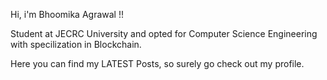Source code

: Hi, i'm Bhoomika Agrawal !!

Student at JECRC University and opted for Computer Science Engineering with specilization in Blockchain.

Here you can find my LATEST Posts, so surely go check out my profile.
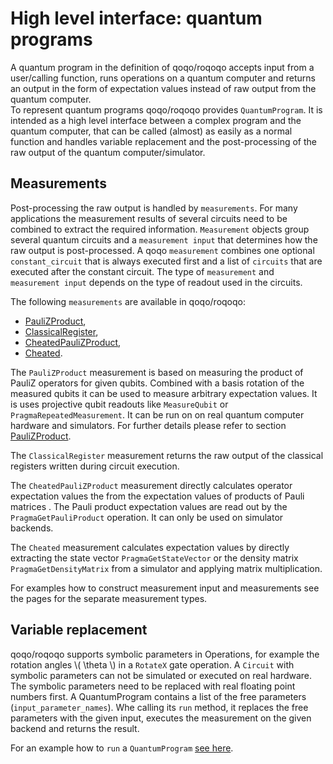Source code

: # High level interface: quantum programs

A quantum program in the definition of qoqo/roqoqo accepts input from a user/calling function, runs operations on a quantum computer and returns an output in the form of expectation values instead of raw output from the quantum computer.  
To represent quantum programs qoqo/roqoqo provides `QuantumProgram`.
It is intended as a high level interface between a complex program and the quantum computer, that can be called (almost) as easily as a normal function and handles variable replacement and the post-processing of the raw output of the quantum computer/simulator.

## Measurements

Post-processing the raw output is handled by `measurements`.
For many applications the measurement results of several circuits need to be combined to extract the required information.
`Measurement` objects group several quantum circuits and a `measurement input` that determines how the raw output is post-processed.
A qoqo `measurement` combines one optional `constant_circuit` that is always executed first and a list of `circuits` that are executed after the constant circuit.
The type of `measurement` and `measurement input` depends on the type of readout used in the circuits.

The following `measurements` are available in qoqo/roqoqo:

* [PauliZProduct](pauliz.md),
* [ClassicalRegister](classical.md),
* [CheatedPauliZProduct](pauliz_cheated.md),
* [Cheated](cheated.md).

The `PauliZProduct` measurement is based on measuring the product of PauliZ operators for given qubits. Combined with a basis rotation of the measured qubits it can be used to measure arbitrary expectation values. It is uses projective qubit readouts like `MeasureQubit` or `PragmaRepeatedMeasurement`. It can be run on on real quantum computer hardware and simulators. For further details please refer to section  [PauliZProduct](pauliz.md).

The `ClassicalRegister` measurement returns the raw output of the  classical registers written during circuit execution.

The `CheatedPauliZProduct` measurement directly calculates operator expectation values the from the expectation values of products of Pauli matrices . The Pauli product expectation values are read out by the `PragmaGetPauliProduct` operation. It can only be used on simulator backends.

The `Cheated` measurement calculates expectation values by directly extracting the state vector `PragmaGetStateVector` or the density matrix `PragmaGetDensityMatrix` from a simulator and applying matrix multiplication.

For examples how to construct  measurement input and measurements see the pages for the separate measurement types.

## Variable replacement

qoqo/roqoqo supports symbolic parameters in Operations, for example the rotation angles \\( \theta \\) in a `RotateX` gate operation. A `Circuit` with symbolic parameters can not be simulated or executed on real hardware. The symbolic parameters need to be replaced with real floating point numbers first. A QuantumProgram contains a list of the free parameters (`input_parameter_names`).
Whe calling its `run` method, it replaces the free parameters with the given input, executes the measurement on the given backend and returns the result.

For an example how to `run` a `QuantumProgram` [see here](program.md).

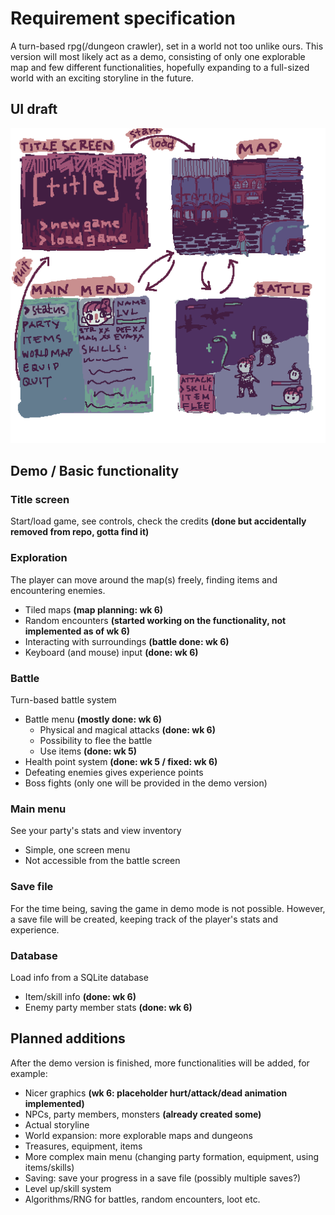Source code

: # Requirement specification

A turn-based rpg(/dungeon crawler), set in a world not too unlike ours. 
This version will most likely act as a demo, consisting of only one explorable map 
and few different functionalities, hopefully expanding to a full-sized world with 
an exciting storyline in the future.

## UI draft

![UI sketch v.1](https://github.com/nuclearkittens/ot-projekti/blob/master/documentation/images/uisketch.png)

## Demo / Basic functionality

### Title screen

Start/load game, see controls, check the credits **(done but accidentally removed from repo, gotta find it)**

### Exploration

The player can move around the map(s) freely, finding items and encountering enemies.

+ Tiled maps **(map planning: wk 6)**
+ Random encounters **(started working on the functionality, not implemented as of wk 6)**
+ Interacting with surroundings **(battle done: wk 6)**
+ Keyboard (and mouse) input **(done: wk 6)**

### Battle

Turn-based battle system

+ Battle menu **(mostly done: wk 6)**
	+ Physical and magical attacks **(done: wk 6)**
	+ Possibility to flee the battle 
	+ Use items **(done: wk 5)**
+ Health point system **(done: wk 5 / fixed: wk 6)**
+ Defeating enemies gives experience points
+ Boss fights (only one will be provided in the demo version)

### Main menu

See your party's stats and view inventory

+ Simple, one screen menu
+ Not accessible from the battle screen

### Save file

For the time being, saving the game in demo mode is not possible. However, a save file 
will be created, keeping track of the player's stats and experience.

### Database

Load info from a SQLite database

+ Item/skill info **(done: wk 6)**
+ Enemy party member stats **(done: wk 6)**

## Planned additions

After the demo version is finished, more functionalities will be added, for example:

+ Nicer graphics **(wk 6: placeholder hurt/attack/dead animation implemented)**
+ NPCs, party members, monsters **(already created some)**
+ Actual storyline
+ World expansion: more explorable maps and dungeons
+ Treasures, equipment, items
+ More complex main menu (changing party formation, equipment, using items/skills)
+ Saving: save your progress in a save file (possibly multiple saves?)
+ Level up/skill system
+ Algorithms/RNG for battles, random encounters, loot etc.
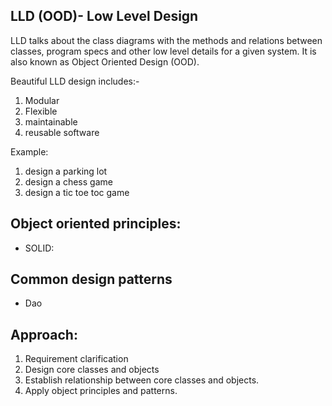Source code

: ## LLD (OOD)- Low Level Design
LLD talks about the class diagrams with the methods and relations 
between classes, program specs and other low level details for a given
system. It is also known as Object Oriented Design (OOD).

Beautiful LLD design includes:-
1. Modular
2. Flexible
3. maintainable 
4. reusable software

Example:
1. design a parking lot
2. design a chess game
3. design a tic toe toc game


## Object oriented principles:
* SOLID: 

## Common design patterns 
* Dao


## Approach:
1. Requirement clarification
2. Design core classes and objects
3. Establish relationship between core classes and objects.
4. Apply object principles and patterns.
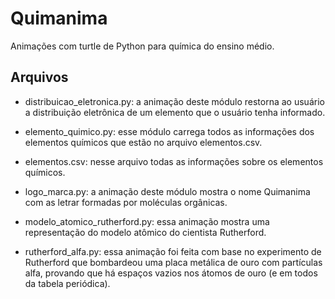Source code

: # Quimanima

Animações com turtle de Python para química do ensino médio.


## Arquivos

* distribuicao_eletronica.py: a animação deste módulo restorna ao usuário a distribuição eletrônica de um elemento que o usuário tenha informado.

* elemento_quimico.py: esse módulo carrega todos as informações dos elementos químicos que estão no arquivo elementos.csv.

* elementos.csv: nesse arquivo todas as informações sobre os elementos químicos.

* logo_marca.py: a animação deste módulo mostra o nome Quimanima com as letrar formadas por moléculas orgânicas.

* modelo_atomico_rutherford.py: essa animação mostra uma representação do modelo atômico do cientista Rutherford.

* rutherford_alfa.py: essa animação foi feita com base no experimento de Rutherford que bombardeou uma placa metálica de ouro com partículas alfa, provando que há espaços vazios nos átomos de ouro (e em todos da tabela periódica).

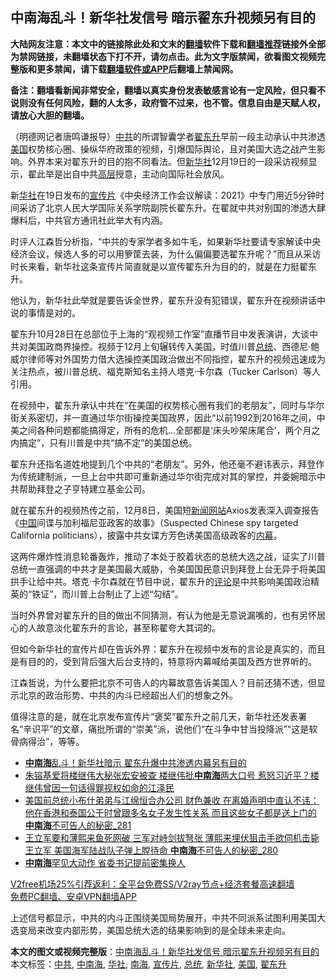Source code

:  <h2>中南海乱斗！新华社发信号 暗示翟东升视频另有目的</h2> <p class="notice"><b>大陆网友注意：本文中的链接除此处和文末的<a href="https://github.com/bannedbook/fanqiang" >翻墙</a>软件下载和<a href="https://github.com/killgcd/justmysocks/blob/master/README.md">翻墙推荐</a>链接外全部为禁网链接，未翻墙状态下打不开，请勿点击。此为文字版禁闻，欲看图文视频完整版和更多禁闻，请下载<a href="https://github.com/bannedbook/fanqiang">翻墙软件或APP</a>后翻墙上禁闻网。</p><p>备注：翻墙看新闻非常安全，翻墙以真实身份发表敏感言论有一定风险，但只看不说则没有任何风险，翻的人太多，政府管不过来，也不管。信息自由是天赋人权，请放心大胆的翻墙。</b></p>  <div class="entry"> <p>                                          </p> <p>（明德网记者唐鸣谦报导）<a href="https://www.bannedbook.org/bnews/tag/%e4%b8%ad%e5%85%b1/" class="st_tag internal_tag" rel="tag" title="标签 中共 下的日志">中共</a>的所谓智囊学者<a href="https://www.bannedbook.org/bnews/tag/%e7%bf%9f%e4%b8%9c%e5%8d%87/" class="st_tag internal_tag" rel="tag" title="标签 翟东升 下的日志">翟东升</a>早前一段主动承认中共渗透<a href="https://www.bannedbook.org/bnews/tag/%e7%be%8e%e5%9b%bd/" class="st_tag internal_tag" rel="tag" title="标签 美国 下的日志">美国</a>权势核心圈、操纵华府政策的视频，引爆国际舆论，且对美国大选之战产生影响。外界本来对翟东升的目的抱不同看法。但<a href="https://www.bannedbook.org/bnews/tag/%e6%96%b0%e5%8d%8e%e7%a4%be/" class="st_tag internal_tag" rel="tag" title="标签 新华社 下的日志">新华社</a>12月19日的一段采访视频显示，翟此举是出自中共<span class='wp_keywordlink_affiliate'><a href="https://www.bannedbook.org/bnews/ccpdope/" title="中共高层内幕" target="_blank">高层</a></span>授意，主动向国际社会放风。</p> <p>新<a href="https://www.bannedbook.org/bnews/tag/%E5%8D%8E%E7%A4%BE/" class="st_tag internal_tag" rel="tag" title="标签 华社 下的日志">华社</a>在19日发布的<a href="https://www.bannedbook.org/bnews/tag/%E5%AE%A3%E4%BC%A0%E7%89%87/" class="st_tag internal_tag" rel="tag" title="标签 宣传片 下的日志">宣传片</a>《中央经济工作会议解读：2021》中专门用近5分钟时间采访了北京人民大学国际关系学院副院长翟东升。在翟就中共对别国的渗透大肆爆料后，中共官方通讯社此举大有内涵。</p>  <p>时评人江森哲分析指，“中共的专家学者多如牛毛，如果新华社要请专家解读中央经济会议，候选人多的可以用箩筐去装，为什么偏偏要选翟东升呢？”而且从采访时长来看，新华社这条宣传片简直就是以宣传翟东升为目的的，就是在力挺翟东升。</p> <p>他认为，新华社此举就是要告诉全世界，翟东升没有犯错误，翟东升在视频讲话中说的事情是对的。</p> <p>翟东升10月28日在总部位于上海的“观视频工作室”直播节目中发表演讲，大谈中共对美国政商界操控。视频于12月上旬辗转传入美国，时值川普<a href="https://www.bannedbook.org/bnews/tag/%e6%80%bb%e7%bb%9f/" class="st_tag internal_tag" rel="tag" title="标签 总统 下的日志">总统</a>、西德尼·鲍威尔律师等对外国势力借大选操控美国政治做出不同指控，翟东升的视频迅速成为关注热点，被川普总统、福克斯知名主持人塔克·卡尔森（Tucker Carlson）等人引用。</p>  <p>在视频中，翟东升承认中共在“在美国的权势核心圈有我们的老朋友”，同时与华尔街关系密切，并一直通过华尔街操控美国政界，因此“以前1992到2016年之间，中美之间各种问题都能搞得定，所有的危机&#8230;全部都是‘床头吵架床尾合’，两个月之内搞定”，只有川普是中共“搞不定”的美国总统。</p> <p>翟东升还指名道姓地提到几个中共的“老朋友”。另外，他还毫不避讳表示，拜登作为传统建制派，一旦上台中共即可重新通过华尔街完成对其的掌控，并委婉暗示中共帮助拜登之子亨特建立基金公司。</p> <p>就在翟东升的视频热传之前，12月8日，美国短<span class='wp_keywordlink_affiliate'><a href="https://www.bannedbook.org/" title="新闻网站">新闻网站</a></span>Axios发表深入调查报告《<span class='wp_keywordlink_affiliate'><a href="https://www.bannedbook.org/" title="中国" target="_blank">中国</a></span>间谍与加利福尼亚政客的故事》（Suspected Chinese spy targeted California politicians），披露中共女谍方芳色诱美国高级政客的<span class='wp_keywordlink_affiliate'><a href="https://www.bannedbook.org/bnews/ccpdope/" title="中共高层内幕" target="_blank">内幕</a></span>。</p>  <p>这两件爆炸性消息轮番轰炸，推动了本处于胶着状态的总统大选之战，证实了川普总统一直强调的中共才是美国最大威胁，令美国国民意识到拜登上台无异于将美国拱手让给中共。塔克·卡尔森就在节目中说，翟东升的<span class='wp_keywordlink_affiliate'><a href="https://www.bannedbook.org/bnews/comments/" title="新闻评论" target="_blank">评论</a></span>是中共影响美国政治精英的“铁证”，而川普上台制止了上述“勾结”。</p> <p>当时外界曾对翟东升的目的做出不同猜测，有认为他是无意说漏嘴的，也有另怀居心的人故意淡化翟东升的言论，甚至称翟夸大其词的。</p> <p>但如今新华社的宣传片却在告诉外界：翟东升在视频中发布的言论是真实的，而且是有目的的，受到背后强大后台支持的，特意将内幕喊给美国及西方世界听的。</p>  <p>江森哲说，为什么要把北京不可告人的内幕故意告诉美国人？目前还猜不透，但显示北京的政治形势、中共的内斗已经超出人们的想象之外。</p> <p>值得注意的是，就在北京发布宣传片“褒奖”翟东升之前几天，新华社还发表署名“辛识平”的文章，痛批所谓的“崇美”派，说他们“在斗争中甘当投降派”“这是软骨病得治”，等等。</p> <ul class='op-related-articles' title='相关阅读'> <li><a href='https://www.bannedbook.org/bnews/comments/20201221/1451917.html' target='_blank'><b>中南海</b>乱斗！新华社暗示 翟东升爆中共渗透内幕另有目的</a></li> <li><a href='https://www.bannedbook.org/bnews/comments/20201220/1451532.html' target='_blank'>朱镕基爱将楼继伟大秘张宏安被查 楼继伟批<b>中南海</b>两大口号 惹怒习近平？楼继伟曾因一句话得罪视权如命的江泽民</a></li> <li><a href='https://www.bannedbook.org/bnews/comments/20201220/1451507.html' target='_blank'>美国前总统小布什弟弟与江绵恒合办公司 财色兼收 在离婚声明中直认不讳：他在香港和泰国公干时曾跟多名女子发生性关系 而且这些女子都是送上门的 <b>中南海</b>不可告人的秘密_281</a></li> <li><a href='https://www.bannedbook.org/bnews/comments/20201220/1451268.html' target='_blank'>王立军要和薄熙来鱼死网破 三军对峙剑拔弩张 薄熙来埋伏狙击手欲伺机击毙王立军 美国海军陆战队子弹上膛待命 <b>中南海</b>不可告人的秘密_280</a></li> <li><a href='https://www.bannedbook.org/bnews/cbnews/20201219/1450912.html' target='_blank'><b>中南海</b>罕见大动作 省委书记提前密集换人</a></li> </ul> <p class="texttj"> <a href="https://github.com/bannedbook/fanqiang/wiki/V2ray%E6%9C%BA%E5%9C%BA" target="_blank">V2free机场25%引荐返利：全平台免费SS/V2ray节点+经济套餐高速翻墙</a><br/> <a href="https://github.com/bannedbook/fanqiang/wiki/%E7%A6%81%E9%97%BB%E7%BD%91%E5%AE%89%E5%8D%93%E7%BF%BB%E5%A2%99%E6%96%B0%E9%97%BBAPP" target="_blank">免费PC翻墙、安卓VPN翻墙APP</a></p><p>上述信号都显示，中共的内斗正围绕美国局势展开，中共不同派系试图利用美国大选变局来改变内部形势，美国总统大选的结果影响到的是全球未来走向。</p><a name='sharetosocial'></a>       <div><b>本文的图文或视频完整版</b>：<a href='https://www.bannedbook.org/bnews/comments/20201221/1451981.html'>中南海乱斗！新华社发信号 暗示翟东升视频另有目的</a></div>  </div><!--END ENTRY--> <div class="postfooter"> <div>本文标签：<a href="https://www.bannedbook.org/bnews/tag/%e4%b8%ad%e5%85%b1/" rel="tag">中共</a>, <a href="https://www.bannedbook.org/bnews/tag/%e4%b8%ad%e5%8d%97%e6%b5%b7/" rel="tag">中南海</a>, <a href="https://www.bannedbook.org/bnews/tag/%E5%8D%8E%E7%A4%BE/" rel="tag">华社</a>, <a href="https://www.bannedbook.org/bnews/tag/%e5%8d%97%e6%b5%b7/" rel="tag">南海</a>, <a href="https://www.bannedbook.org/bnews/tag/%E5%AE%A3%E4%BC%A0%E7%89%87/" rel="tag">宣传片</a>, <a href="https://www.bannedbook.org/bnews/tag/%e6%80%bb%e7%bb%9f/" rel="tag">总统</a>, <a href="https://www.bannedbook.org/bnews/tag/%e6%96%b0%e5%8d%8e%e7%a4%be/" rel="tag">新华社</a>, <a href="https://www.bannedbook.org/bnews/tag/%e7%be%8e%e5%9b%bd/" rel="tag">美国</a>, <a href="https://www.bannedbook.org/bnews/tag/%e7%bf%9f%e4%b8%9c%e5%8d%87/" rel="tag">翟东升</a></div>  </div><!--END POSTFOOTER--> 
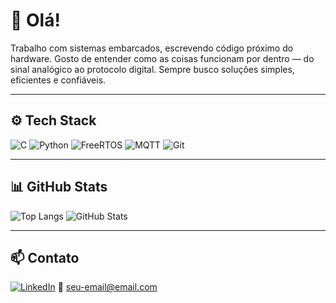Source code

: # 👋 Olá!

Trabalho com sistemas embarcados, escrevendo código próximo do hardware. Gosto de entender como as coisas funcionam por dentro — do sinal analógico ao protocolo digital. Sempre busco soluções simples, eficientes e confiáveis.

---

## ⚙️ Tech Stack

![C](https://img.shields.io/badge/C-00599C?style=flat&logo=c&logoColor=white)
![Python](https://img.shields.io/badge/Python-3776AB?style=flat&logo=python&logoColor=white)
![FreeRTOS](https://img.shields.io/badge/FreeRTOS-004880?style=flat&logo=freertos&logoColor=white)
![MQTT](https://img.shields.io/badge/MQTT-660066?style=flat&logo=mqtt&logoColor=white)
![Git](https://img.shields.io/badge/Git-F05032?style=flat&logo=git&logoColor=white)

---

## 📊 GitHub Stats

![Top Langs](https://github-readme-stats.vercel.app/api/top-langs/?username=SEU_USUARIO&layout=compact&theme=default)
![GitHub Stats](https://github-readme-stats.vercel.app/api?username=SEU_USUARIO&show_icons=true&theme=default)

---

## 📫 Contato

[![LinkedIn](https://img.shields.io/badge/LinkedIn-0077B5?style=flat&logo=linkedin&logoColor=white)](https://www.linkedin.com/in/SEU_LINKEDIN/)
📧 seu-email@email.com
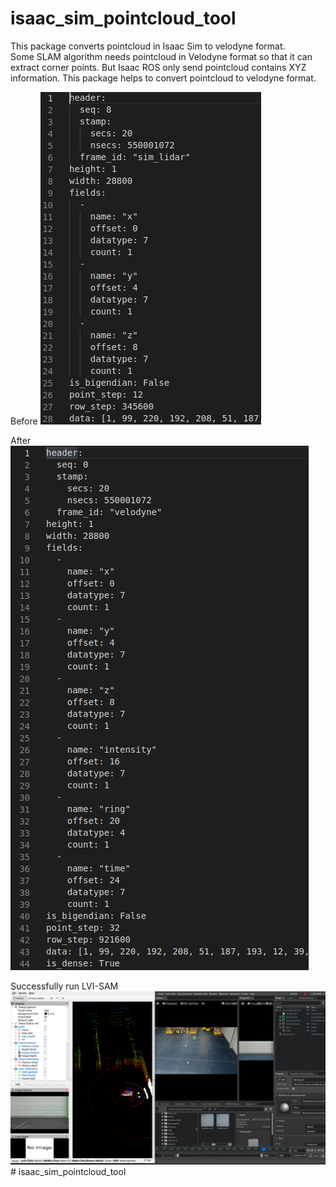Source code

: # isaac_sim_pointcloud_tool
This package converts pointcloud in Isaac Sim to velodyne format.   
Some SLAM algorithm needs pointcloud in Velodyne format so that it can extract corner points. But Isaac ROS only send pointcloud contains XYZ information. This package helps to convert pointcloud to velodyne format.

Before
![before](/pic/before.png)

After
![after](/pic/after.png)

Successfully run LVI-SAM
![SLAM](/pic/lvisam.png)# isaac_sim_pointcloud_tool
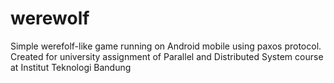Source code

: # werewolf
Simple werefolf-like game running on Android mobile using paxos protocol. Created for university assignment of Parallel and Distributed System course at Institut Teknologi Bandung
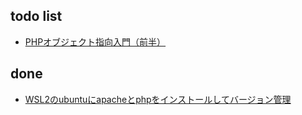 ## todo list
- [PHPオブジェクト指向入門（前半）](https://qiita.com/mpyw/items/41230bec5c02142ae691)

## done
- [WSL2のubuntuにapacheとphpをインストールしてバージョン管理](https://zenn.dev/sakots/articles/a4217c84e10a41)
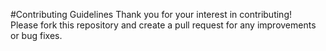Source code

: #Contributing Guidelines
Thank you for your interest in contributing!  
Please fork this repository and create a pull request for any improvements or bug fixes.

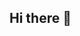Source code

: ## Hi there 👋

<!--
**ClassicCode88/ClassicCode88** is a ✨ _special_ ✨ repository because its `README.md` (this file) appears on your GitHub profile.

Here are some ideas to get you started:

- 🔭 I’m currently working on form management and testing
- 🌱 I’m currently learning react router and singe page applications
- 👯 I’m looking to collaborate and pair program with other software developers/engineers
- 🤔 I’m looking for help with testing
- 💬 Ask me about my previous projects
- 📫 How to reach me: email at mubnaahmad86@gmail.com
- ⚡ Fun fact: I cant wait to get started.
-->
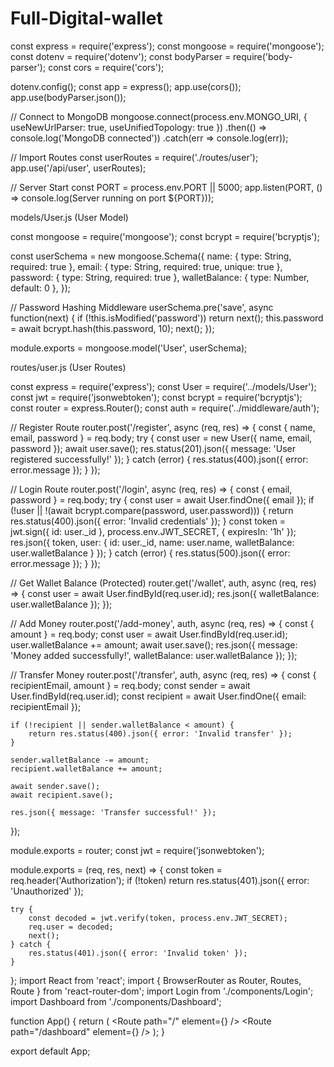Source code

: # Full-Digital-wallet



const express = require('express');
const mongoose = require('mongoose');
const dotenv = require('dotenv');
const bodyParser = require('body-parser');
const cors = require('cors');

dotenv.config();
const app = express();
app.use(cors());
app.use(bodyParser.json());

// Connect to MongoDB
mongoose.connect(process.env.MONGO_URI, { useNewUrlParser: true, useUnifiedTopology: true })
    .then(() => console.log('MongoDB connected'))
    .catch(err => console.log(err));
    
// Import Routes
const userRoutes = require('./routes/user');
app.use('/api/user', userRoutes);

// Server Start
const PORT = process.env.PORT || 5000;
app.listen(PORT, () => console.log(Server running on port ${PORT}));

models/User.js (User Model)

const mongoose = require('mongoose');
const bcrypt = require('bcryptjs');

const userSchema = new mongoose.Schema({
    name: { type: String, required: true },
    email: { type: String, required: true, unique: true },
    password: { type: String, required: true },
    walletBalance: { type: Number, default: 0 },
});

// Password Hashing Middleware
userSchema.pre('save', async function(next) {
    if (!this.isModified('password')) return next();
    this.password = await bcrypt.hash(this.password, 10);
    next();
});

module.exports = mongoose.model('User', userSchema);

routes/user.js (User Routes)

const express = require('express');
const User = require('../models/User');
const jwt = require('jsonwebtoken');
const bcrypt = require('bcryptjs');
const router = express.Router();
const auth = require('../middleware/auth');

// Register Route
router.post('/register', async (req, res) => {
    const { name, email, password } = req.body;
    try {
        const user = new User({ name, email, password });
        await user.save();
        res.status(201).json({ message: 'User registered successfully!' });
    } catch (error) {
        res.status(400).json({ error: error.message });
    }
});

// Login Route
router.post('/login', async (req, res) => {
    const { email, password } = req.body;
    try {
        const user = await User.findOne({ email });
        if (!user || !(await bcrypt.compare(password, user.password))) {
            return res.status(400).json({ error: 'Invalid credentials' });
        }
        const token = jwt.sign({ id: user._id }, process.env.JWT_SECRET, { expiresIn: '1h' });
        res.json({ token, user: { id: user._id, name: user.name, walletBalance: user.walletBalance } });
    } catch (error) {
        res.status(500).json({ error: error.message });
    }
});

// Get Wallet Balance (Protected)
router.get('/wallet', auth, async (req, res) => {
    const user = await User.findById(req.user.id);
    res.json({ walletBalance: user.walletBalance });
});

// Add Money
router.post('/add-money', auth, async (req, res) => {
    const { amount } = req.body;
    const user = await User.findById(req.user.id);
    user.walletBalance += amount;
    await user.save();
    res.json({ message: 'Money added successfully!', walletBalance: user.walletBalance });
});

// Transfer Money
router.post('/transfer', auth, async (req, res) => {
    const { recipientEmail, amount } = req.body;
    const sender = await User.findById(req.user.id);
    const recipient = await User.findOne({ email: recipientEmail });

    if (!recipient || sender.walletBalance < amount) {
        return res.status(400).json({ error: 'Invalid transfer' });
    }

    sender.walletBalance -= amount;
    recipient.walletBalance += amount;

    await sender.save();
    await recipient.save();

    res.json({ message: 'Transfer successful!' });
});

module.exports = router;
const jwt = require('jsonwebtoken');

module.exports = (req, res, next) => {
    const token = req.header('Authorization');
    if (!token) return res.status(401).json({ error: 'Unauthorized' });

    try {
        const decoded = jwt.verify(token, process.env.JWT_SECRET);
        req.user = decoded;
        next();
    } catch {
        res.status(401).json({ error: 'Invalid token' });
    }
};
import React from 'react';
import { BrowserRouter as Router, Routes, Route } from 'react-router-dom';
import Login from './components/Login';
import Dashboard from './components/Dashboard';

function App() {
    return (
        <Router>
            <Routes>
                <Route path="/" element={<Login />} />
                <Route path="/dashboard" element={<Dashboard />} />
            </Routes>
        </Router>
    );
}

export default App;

--------------------

WHAT TO DO:
Count each line of the listing that contains "storyline" and give the count alone.

WRITTEN RESPONSE:
2